Now, years later, the Shop wants them so they can be experimented upon. Shop leader, Captain James Hollister (Martin Sheen), would do anything to have Charlie under his control, a "firestarter" with that kind of ability could do anything, take out any target, could make the U.S. into the ultimate superpower. Or she could break the world in two. Charlie is someone to be feared and, deep down, even the Captain knows she may have to be put down. Still, if they could just get father and daughter into the Shop they could test her and see what she was capable of. So Andy and Charlie have to run and hope they never get caught.
Considering when this film was made, Firestarter is an understandably goofy movie. It has the hallmarks of a low-budget film made in the 1980s with cheesy special effects, rough cinematography, and a kind of low-end aesthetic that pins it as "made in the 1980s" and not another decade. It's not bad if you're used to watching films from this era, but it certainly doesn't feel modern by any stretch. Physically this film has aged, and it shows.
That said, the core story of film works well. The chase as Andy and Charlie run from the shop feels tense at times and the movie does a good job of selling us on thee danger these two are in. A wise choice is dropping us right into the action as Andy and Charlie are already running, instead of starting with their back-story and giving us all the details of the "happy family" before the government interceded. We do get those details, but as snippets, and after we've already been introduced to father and daughter. We care about them as characters before we even know why they're running and that puts us solidly on their side.
As noted, the big strength of the film is certainly the central duo. David Keith does a solid job as Andy, selling us on his bond with Charlie and his fear of what will happen if she's captured. He does get saddled with a goofy power -- the ability to bend minds around him but only if he clutches his head and squeezes, which just looks silly on film -- but for the most part he sells the character of Andy really well. This is especially so when the film gives us quiet moments where he can just act like a father and he can feel the bond he has with Charlie.
Naturally, that requires Charlie to also be played by a solid actress, and here we have an early performance from Drew Barrymore. There's a reason Barrymore has been acting for the last 40 years as she's great here, a solid actress even at this early age who could easily carry a role, and a film, like this. As with Keith she is sometimes saddled with goofy moments -- the times where the director blew a fan in her face and told her to "breathe heavy" to indicate she was using her fire powers just don't work -- but over all Barrymore is the heart and soul of this picture and it's doubtful another child actor at the time could have pulled off this role nearly as well.

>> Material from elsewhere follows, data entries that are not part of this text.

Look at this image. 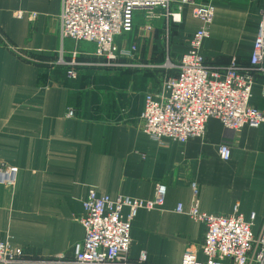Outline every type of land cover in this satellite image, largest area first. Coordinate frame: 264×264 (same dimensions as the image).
Returning a JSON list of instances; mask_svg holds the SVG:
<instances>
[{
    "label": "crops",
    "instance_id": "crops-1",
    "mask_svg": "<svg viewBox=\"0 0 264 264\" xmlns=\"http://www.w3.org/2000/svg\"><path fill=\"white\" fill-rule=\"evenodd\" d=\"M192 1L183 7L181 23H172L171 37L158 36L167 21L144 31L136 13L129 40L117 39L122 47L136 45L135 57L108 67L94 56V44L62 39V0H0V166L19 169L12 189L0 184V242L23 247L37 261L71 259L85 238L80 218L91 189L112 199L151 200L158 183L167 186L164 205L141 209L131 223L132 263L145 251L147 264H182L186 248L202 243L205 224L176 211L180 203L191 206L192 182L201 212L237 211L253 222L256 235L262 232L264 124L234 131L213 118L203 138L160 144L134 123L146 95L161 92L176 72L168 62L179 64L201 27L193 14L197 5L215 7L202 51L206 65L224 70L233 58L250 64L264 0ZM176 8L172 3L171 10ZM61 52L67 62L78 53L76 80L57 64ZM254 77L251 105L264 114V69ZM222 144L231 149L228 161L219 156Z\"/></svg>",
    "mask_w": 264,
    "mask_h": 264
},
{
    "label": "built area",
    "instance_id": "built-area-1",
    "mask_svg": "<svg viewBox=\"0 0 264 264\" xmlns=\"http://www.w3.org/2000/svg\"><path fill=\"white\" fill-rule=\"evenodd\" d=\"M192 0H62L61 37L76 42L95 45L94 56L108 67L123 66V58H134L136 45L122 47L117 39L135 29L137 12L147 21L144 31H152L154 22L165 18L169 24L181 23L182 11ZM176 3V11L171 4ZM160 9L162 13H157ZM202 21L201 27L191 36L188 50L181 55L178 65L171 61L166 67L177 69L164 80L159 93H148L144 110L134 121L137 128L160 144H185L191 138H203L210 119H218L225 128L240 131L244 126L258 128L264 124V114L251 105L254 75L264 69V15L254 42L248 66L240 65L233 58L224 70L211 69L202 54L205 40L215 16L212 3L197 5L193 11ZM23 12L17 17L22 18ZM32 13L30 19H35ZM167 33L168 30H167ZM73 53L70 62L63 53L58 65L67 66V76L78 78ZM67 115L75 112L68 109ZM219 156L228 161L231 149L227 144L219 147ZM19 169L15 166H0V184L12 189ZM194 199L186 209L180 203L177 213H187L194 221L206 226L205 237L199 245H189L182 264H264V228L259 235L253 230V222H247L236 211L232 215L206 214L200 211L197 183L192 182ZM167 186L156 185L155 197L151 200L99 195L91 189L83 202L84 215L80 223L85 238L74 247L73 257L59 255L45 260L27 256L23 247H13L10 242H0V264H147L143 251L137 262L129 259L132 245L131 223L141 209L154 210L164 205ZM128 213H124V209Z\"/></svg>",
    "mask_w": 264,
    "mask_h": 264
},
{
    "label": "rangeland",
    "instance_id": "rangeland-1",
    "mask_svg": "<svg viewBox=\"0 0 264 264\" xmlns=\"http://www.w3.org/2000/svg\"><path fill=\"white\" fill-rule=\"evenodd\" d=\"M156 12H157V13H162V11H161L160 9L156 10ZM139 13H141V12H139ZM137 14H138V12H137ZM141 14H142V13H141ZM141 16H142V20L145 21V24H146L147 21L143 18L144 15L142 14ZM162 21L166 22L165 18H162L161 20H156V21L154 22V25H155L156 23H160V22H162ZM164 24H165V23H164ZM163 26H164V27H162V30L165 29V27L167 28V26H165V25H163ZM135 27H136V22H135ZM154 27H155V26H154ZM135 29H136V28H135ZM135 29H134V30H135ZM167 29H168V28H167ZM133 33H134V32H132V33H130V34H128V35H125V37L128 39V37H129L131 34H133ZM128 40H129V39H128ZM168 70H169V71H173V70L170 69L169 67H168Z\"/></svg>",
    "mask_w": 264,
    "mask_h": 264
},
{
    "label": "trees",
    "instance_id": "trees-1",
    "mask_svg": "<svg viewBox=\"0 0 264 264\" xmlns=\"http://www.w3.org/2000/svg\"><path fill=\"white\" fill-rule=\"evenodd\" d=\"M172 29H174V24H172V22L169 24V34H170V37H171V31H172ZM167 28L165 27V29H163V30H160L159 32H158V36L160 35V34H162L163 35V38H165V36H166V34H167Z\"/></svg>",
    "mask_w": 264,
    "mask_h": 264
}]
</instances>
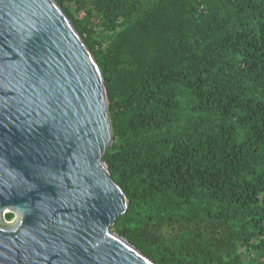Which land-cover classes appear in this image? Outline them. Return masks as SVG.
Listing matches in <instances>:
<instances>
[{"label":"trees","instance_id":"trees-1","mask_svg":"<svg viewBox=\"0 0 264 264\" xmlns=\"http://www.w3.org/2000/svg\"><path fill=\"white\" fill-rule=\"evenodd\" d=\"M55 1L109 93L111 230L155 264H264V0Z\"/></svg>","mask_w":264,"mask_h":264},{"label":"water","instance_id":"water-1","mask_svg":"<svg viewBox=\"0 0 264 264\" xmlns=\"http://www.w3.org/2000/svg\"><path fill=\"white\" fill-rule=\"evenodd\" d=\"M108 99L61 5L0 0V264H155L111 230Z\"/></svg>","mask_w":264,"mask_h":264},{"label":"rangeland","instance_id":"rangeland-1","mask_svg":"<svg viewBox=\"0 0 264 264\" xmlns=\"http://www.w3.org/2000/svg\"><path fill=\"white\" fill-rule=\"evenodd\" d=\"M14 217H15V216H14V214H13V219H14ZM4 218H5V216H4ZM13 219H12V220H13ZM12 220H11V221H12Z\"/></svg>","mask_w":264,"mask_h":264}]
</instances>
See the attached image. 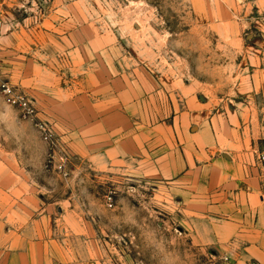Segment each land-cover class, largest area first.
Masks as SVG:
<instances>
[{
  "label": "rangeland",
  "instance_id": "obj_1",
  "mask_svg": "<svg viewBox=\"0 0 264 264\" xmlns=\"http://www.w3.org/2000/svg\"><path fill=\"white\" fill-rule=\"evenodd\" d=\"M0 58L36 108L0 92V264H262L152 171L180 134L248 126L264 152V0H0ZM38 63L55 87L22 85Z\"/></svg>",
  "mask_w": 264,
  "mask_h": 264
},
{
  "label": "crops",
  "instance_id": "obj_2",
  "mask_svg": "<svg viewBox=\"0 0 264 264\" xmlns=\"http://www.w3.org/2000/svg\"><path fill=\"white\" fill-rule=\"evenodd\" d=\"M36 46L39 48L38 43ZM26 47L30 49L31 44ZM72 49H68L69 55L77 52ZM26 70L28 68L24 69L21 82L27 88L44 90L57 85L56 75L42 64L38 63L32 72L24 75ZM190 103L193 110L198 108L194 100ZM179 137L180 144L170 143L171 150L166 149L164 158L155 156V165L163 161L164 171L156 167L152 173L177 183L176 190L187 207L196 205L194 212L203 213L204 217L211 212L220 214L219 219L227 225L226 236L231 238L235 234L239 242L253 246L257 251L255 259L264 264V198L253 156L256 139L250 128L240 126L222 135L205 131L192 134L190 138L182 134ZM178 145L181 146L179 157L174 156ZM116 150L117 156L129 153L124 141L119 142ZM130 154L135 153L125 155ZM100 157H104L103 163L109 162L106 153H101ZM61 255L58 264H101L93 261L90 254Z\"/></svg>",
  "mask_w": 264,
  "mask_h": 264
},
{
  "label": "built area",
  "instance_id": "obj_3",
  "mask_svg": "<svg viewBox=\"0 0 264 264\" xmlns=\"http://www.w3.org/2000/svg\"><path fill=\"white\" fill-rule=\"evenodd\" d=\"M0 92L7 102L13 106L18 107L23 115L28 118H34L36 115V108L33 101L25 93L21 92L16 88L10 80L7 78L3 71V62L0 58ZM39 130L43 136V141L50 147L53 151L51 156L52 160L56 158L60 159L59 168L64 166V158L61 155H57V150L59 148V143L55 137L53 131L45 123L39 124ZM60 156V157H59ZM257 162L255 167L259 170L258 177H260V186L262 191V198H264V152H259L256 156ZM111 200V198H109ZM111 204V202H109ZM111 206V205H109Z\"/></svg>",
  "mask_w": 264,
  "mask_h": 264
}]
</instances>
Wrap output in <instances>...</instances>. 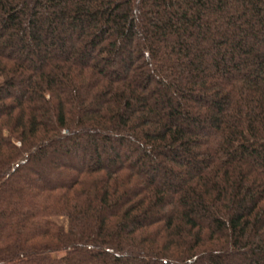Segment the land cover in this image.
I'll use <instances>...</instances> for the list:
<instances>
[{"label": "trees", "instance_id": "1", "mask_svg": "<svg viewBox=\"0 0 264 264\" xmlns=\"http://www.w3.org/2000/svg\"><path fill=\"white\" fill-rule=\"evenodd\" d=\"M0 264H264V0H0Z\"/></svg>", "mask_w": 264, "mask_h": 264}]
</instances>
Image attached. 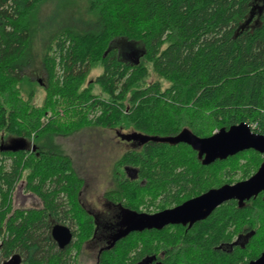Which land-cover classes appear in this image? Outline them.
Here are the masks:
<instances>
[{
    "label": "trees",
    "instance_id": "1",
    "mask_svg": "<svg viewBox=\"0 0 264 264\" xmlns=\"http://www.w3.org/2000/svg\"><path fill=\"white\" fill-rule=\"evenodd\" d=\"M47 1L0 0V264H70L73 249L76 259L95 241L97 216L80 199L85 180L52 146L57 137L89 127L209 137L243 122L264 135V0H87L94 23L52 40L43 84L26 73V53L32 16ZM119 42L140 46L137 56L126 59ZM96 66L102 73L89 82ZM261 161L247 150L204 165L186 143L150 139L117 159L103 198L131 214L154 206L161 190L171 196L164 206L179 204L248 179ZM20 181L41 208L13 207ZM55 224L73 232L65 249L51 236ZM111 225L93 264H248L264 251V193L230 200L191 227L125 230L107 243Z\"/></svg>",
    "mask_w": 264,
    "mask_h": 264
},
{
    "label": "rangeland",
    "instance_id": "2",
    "mask_svg": "<svg viewBox=\"0 0 264 264\" xmlns=\"http://www.w3.org/2000/svg\"><path fill=\"white\" fill-rule=\"evenodd\" d=\"M263 5L264 3L260 1L259 6L262 7ZM94 20V15L87 11V0H48L42 4L32 16L31 44L26 53L30 66L27 67L26 73L35 80H41L44 84L46 80L43 70V55L48 45L58 33L66 29L83 32L92 26ZM118 46L128 60L137 56L140 49L138 45L124 42H119ZM101 73V66L94 67L90 72L88 81H94ZM35 88L36 95L33 103L42 105L45 92L41 87ZM94 90L99 92V87L96 84H94ZM59 112L62 116L63 111L59 110ZM48 114L50 117L53 116L51 111H48L46 115ZM44 140V136H40L37 142ZM52 146L69 155L76 173L84 178L85 184L81 191V203L97 216L100 227L95 241L87 242L76 259V250L71 251L69 262L70 264H74V261L77 264H93L97 258L100 245L103 243L102 238L105 234L103 227L106 225V230H108L109 225L107 224L110 223L109 207L105 203L103 194L112 186L111 178L115 162L132 145L122 141L114 130L89 127L70 136L57 137ZM235 178H240V174L236 175ZM12 202L14 208L42 207V201L38 196L25 191L23 181L17 183L13 191Z\"/></svg>",
    "mask_w": 264,
    "mask_h": 264
},
{
    "label": "water",
    "instance_id": "3",
    "mask_svg": "<svg viewBox=\"0 0 264 264\" xmlns=\"http://www.w3.org/2000/svg\"><path fill=\"white\" fill-rule=\"evenodd\" d=\"M127 139H137L142 142L150 139L169 141L170 143H186L198 153L204 165L224 160L240 152L255 150L264 155V135L255 133L247 123L222 128L209 137H199L184 130L175 137H147L136 133ZM2 147V145H0ZM9 148V147H8ZM264 191V161L259 169L248 179L233 184H224L211 188L204 193L188 199L176 207L165 209L155 214L134 213L126 228V233L134 229L156 228L163 229L168 225H193L207 218L217 207L230 201L237 200L239 204L249 201ZM51 236L60 249L67 248L73 241L74 235L70 227L55 224ZM248 264H264V251Z\"/></svg>",
    "mask_w": 264,
    "mask_h": 264
},
{
    "label": "flooded vegetation",
    "instance_id": "4",
    "mask_svg": "<svg viewBox=\"0 0 264 264\" xmlns=\"http://www.w3.org/2000/svg\"><path fill=\"white\" fill-rule=\"evenodd\" d=\"M113 130L115 131L116 135L119 136L122 139V141L124 140L128 144L132 145L126 151L131 150V149H135V148H137V146H139V144L144 143V142H142L140 140H137V139H127L126 138V136L129 137V136H135L136 135V132L133 131V130H122V129H113ZM124 131H127V132L125 133ZM145 142H147V141H145ZM261 156H262V161H261L259 167L261 166V164L264 161V155L261 154ZM259 167H258V169H259ZM122 170L125 172V175H127L129 177H134L137 174L136 170L130 169L127 165L123 166ZM111 182H112V186H111V188H112L114 186L113 175H112V178H111ZM262 193H264V191L261 192L260 194H262ZM193 197H196V196H193ZM193 197L187 198V199L183 200L181 203H183L184 201H186L188 199H191ZM170 198H171L170 195L164 193L161 190L159 192V194L156 196L155 205L151 206L149 209L142 208L139 212L140 213H145V214H155V213L161 212V211H163L165 209H170V208L176 207L177 205L181 204V203H179V204H173V205L164 206L165 202H167ZM105 203L109 207V211H108L109 214L108 215H109V222L110 223H108V224L109 225H111V224L113 225V226L111 225V229H110L111 232L108 233L107 236L106 235L104 236V238H106L105 241L107 243H109L110 241L113 240L112 238L117 237L119 234H121L123 231L126 230L127 226L129 225V222L131 221V215L132 214L130 212H127L124 209H122L119 206L118 203H111V202H107V201ZM114 225H118L120 227H117V226L114 227ZM178 225H182V224H178ZM183 226L191 227L192 225L189 226V224H187V225H183ZM103 247L99 248L98 253L101 251V249ZM156 260L160 261L158 258ZM146 264H151V263L147 262Z\"/></svg>",
    "mask_w": 264,
    "mask_h": 264
},
{
    "label": "built area",
    "instance_id": "5",
    "mask_svg": "<svg viewBox=\"0 0 264 264\" xmlns=\"http://www.w3.org/2000/svg\"><path fill=\"white\" fill-rule=\"evenodd\" d=\"M45 118H46V119H49V118H50V114L46 115ZM44 120H45V119H44ZM255 127H256L255 124H252V125H251V129H252V130H253Z\"/></svg>",
    "mask_w": 264,
    "mask_h": 264
},
{
    "label": "bare ground",
    "instance_id": "6",
    "mask_svg": "<svg viewBox=\"0 0 264 264\" xmlns=\"http://www.w3.org/2000/svg\"><path fill=\"white\" fill-rule=\"evenodd\" d=\"M250 126V125H249ZM251 128V127H250ZM252 130V129H251ZM253 131V130H252ZM254 132V131H253Z\"/></svg>",
    "mask_w": 264,
    "mask_h": 264
}]
</instances>
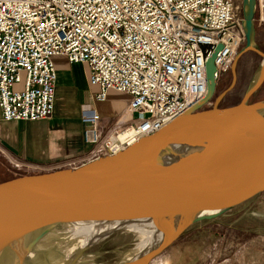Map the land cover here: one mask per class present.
Masks as SVG:
<instances>
[{
	"label": "built area",
	"instance_id": "built-area-1",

For the most part the film is a solid bit of cat-and-mouse. Where it falls apart is in the last act, once Andy and Charlie are inevitably captured (spoilers for a 37-year-old film). While this is a set of scenes that had to happen, the film was building to this, having our heroes get captured actually drains all the energy out of the film. Much of the momentum was derived from the chase, family on the run from the Shop, and once that's over the film just goes through the motions of what we were expecting all along. It's fine, but not great, and nowhere near as engaging as the previous parts of the film.
And then the last section, when Charlie naturally gets to unleash her full powers and go after all the agents of the Shop is an utter mess. It's repetitive, with the same fire powers used over and over again, and just silly looking. Charlie has to burn the place down, as that's what she does, but the director and producers needed to find a better way to do all this. This should be a crescendo to the chase, the final act where Charlie says, "never chase me a again," and it just doesn't quite work.
Firestarter isn't a bad film but it has a lot more energy in its front half than its back. This film needed more work, and better effects, to really sell the power of the firestarter at its core. The reason it's watchable is because of the actors, but that only carries the film so far. Once the acting is done and the effects come on the movie loses its way. That's probably the reason you don't hear much about this film, why it doesn't come up in discussions of "great adaptations". However true to the book this film may be the team behind it just couldn't translate the story to film and make it work properly, through and through. It's good for one watching but probably not something anyone is going to want to see again.